# [SELECTED TEXT]
= = =

Saturday, September 27, 2008

Accepting the Permanence of Loss

My dog died. He's gone. I wish I could say he's gone on somewhere. Maybe into a childishly wishful doggie heaven, where he will be forever happy, forever chewing on a treat at the foot of his protective master, my grandfather, who also breathed his last lungful of nitrogen and oxygen molecules a few years ago. I wish I could take comfort in that ideal but mythological land where the dead live blissfully on. There are many people who actually believe that such a place exists and that some invisible, intangible aspect of themselves that still has the ability to experience will go there when their neurons stop firing. I am not one of those people.

Perhaps I could still find comfort in another popular belief that some essence of old Blue, again ethereal and imperceptible, has floated off and slipped into a freshly fertilized canid zygote, or into a collection of cells that recently replicated and thus fits into the human-defined category of: an organism. I must admit, the weight of loss would not feel so heavy with a conviction that Blue-Mo has been reincarnated as a new puppy somewhere, with so many socks yet to chew on, so many dinners yet to enthusiastically wolf down. But where is this essence that latches itself into new flesh at some magic moment? There isn't even a hint that such a thing exists. If it did, then how much of it could really even be Blue? His memories of his experiences, his capacity to sense and to make decisions based on what he sensed, his capacity to react to stimuli... his canine emotions, his houndish thoughts, all arise from the complexity of his biology, the mechanisms, structures, and processes that require no supernatural spark, no transcendental essence to function. Not only is there no reason to believe in that spark, there is good reason not to think that any defining but undefined part of Blue has found a new "host" to reside in, as the idea of reincarnation demands. If I believe that, I may as well believe my stub-tailed companion is in doggie heaven.

= = =

# [Spatial grounding data]

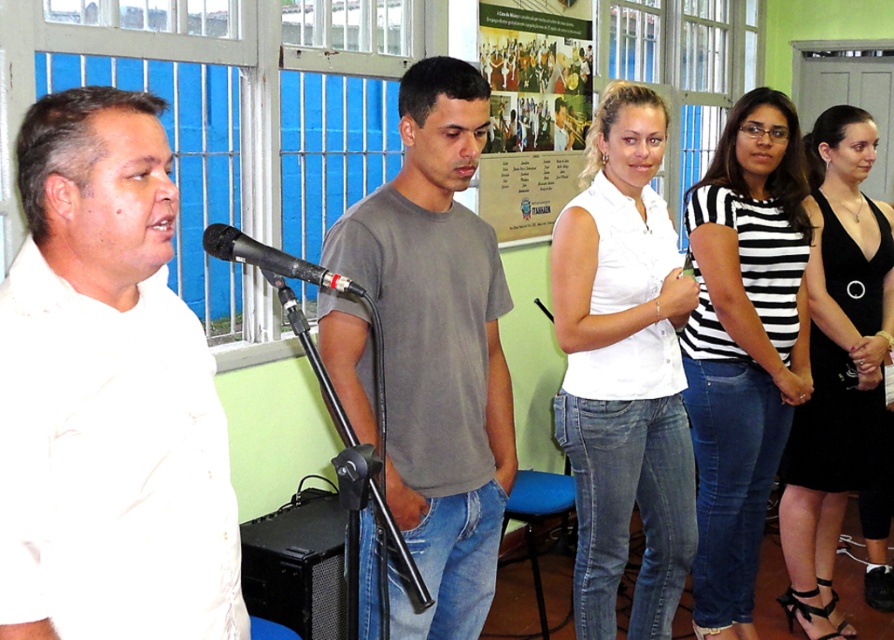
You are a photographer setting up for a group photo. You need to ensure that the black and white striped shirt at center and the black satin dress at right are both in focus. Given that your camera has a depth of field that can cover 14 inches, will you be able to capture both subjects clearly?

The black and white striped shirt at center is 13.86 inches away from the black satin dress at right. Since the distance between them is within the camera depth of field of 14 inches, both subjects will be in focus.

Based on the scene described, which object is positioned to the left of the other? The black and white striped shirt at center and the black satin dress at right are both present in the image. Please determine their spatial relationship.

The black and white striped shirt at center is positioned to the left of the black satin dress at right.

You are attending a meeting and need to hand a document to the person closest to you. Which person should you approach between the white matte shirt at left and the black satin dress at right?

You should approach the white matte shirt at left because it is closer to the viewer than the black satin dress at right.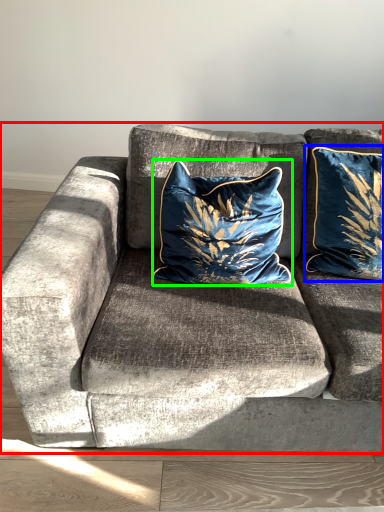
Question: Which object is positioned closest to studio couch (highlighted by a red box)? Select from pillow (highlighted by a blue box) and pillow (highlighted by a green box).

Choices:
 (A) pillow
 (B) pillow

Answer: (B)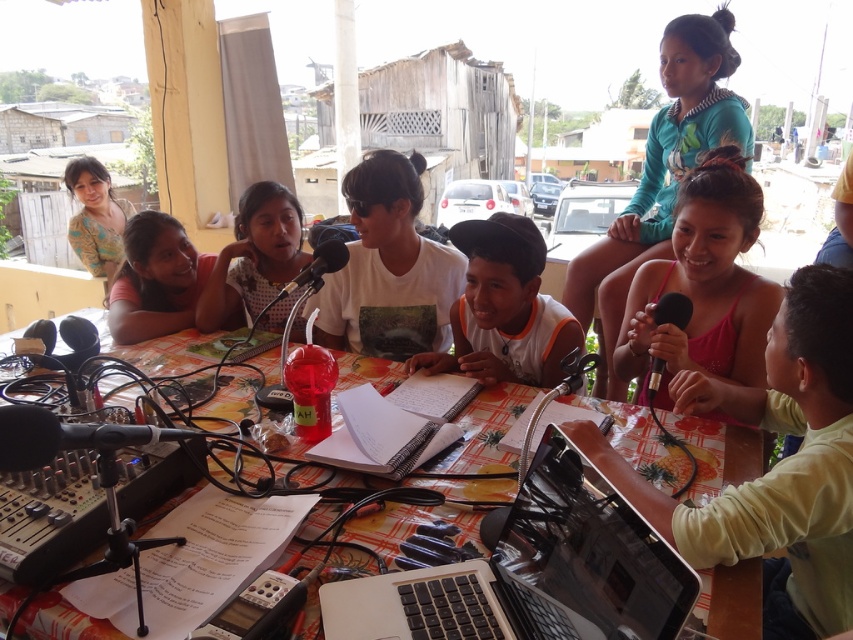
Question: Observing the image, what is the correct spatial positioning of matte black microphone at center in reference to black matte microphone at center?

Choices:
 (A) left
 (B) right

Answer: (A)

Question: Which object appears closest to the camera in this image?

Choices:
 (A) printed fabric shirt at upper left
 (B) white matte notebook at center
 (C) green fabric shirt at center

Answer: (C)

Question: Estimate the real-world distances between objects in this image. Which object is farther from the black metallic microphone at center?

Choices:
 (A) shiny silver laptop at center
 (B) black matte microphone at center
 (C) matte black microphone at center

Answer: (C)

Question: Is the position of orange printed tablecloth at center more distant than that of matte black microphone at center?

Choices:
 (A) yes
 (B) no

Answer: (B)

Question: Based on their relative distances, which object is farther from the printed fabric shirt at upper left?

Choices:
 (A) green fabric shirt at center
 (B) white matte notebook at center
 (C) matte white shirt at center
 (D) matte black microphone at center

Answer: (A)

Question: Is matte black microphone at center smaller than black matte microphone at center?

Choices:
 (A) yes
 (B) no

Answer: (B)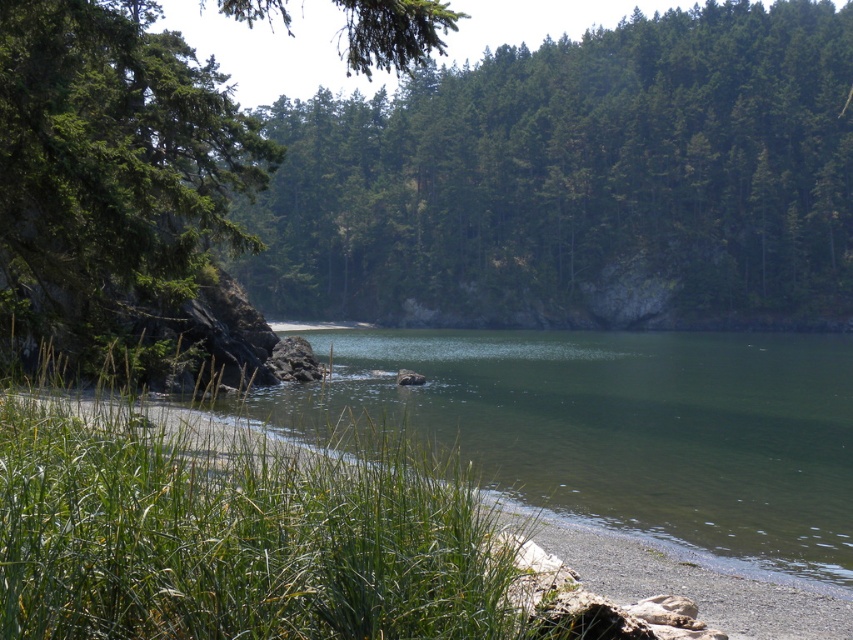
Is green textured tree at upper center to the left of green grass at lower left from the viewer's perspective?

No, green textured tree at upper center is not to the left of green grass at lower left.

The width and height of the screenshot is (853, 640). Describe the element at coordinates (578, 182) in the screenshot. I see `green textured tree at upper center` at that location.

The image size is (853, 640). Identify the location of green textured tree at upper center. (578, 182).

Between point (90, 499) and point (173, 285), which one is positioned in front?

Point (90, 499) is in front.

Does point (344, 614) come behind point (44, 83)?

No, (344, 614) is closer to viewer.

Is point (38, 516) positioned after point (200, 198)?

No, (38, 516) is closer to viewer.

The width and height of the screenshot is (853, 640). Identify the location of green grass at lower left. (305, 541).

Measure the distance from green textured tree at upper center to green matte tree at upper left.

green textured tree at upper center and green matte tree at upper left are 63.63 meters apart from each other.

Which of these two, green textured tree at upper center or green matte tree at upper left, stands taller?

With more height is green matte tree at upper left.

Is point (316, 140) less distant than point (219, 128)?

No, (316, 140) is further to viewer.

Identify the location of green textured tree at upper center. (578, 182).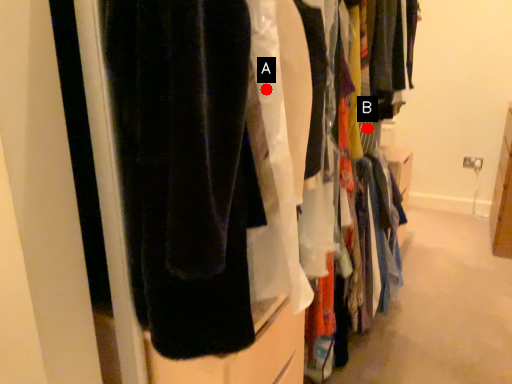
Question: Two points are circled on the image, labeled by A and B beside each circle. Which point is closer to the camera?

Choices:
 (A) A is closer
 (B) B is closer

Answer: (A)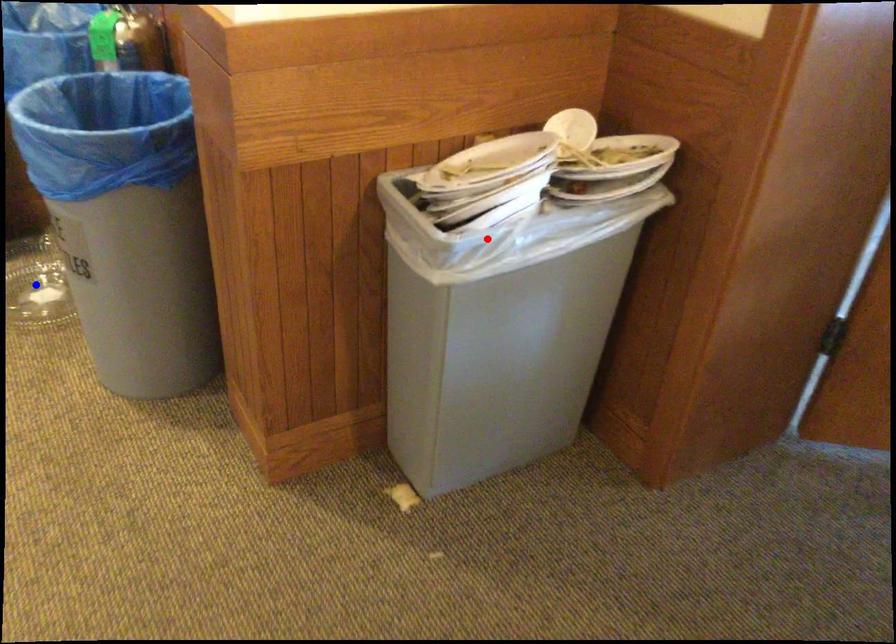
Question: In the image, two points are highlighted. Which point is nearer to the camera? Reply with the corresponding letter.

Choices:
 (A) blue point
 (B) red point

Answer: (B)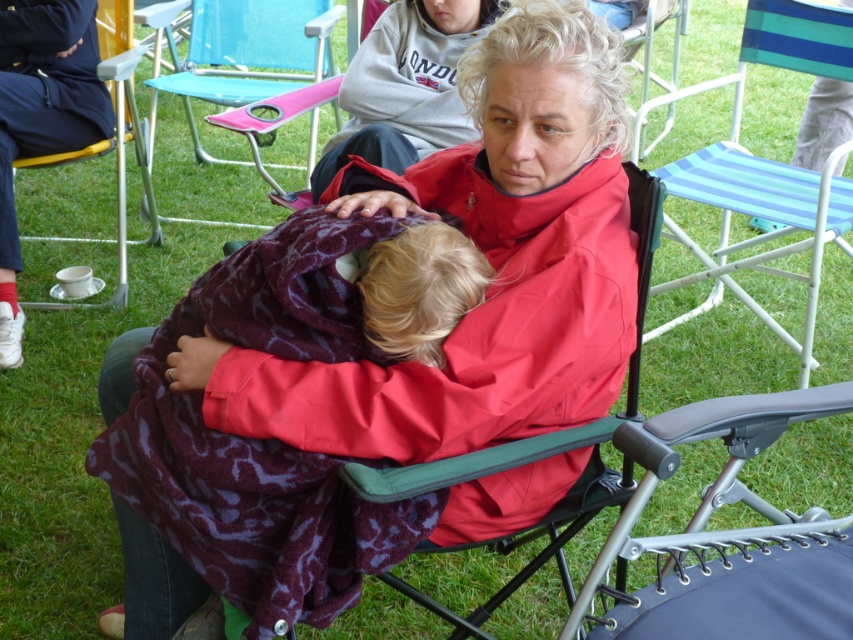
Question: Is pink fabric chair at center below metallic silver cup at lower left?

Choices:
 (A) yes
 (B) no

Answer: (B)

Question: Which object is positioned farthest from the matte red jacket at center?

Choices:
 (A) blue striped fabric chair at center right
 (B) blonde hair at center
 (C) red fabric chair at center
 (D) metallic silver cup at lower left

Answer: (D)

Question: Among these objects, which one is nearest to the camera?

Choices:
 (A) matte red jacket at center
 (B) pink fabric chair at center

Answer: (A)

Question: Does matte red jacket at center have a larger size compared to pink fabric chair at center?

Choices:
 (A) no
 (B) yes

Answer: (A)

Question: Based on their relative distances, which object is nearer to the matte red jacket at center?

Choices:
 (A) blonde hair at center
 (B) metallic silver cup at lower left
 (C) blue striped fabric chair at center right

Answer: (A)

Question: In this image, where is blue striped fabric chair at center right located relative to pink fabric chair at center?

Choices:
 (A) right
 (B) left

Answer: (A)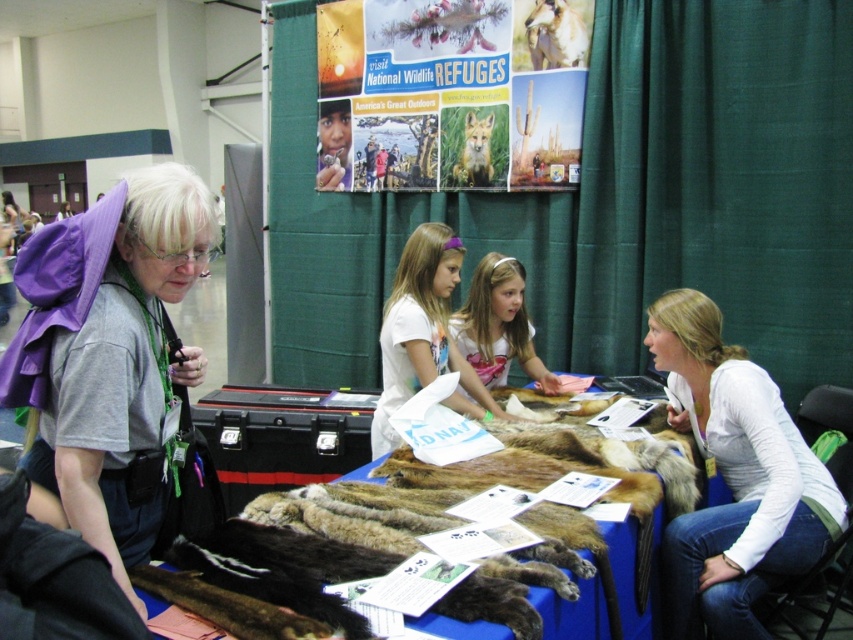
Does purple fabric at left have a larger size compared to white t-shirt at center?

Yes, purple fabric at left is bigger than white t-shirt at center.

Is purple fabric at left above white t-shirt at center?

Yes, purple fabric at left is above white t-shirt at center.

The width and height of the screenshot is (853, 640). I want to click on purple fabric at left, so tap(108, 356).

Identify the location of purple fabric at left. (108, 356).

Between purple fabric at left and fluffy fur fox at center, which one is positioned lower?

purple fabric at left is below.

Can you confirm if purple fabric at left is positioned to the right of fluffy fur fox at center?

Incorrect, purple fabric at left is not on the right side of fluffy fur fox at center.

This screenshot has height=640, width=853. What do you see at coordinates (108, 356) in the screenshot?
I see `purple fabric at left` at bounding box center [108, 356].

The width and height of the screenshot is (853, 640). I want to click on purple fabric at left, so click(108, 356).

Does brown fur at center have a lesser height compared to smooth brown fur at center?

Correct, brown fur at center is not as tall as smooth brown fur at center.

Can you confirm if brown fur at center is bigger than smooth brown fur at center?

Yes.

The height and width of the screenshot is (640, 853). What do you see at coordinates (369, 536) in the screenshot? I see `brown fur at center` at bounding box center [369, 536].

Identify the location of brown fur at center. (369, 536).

= = =

# [TASK REQUIREMENTS]
1. From the post about losing a dog, copy the passage from "Accepting the Permanence" to "of those people.".
2. Answer these questions about the post about losing a dog:
(a) What date appears at the top?
(b) Who does the writer say was the dog's protective master?
(c) What kind of tail does the last sentence say the dog had?

# [TASK SOLUTIONS]
1.
Accepting the Permanence of Loss

My dog died. He's gone. I wish I could say he's gone on somewhere. Maybe into a childishly wishful doggie heaven, where he will be forever happy, forever chewing on a treat at the foot of his protective master, my grandfather, who also breathed his last lungful of nitrogen and oxygen molecules a few years ago. I wish I could take comfort in that ideal but mythological land where the dead live blissfully on. There are many people who actually believe that such a place exists and that some invisible, intangible aspect of themselves that still has the ability to experience will go there when their neurons stop firing. I am not one of those people.

2.
(a) Saturday, September 27, 2008
(b) The writer's grandfather
(c) A stub tail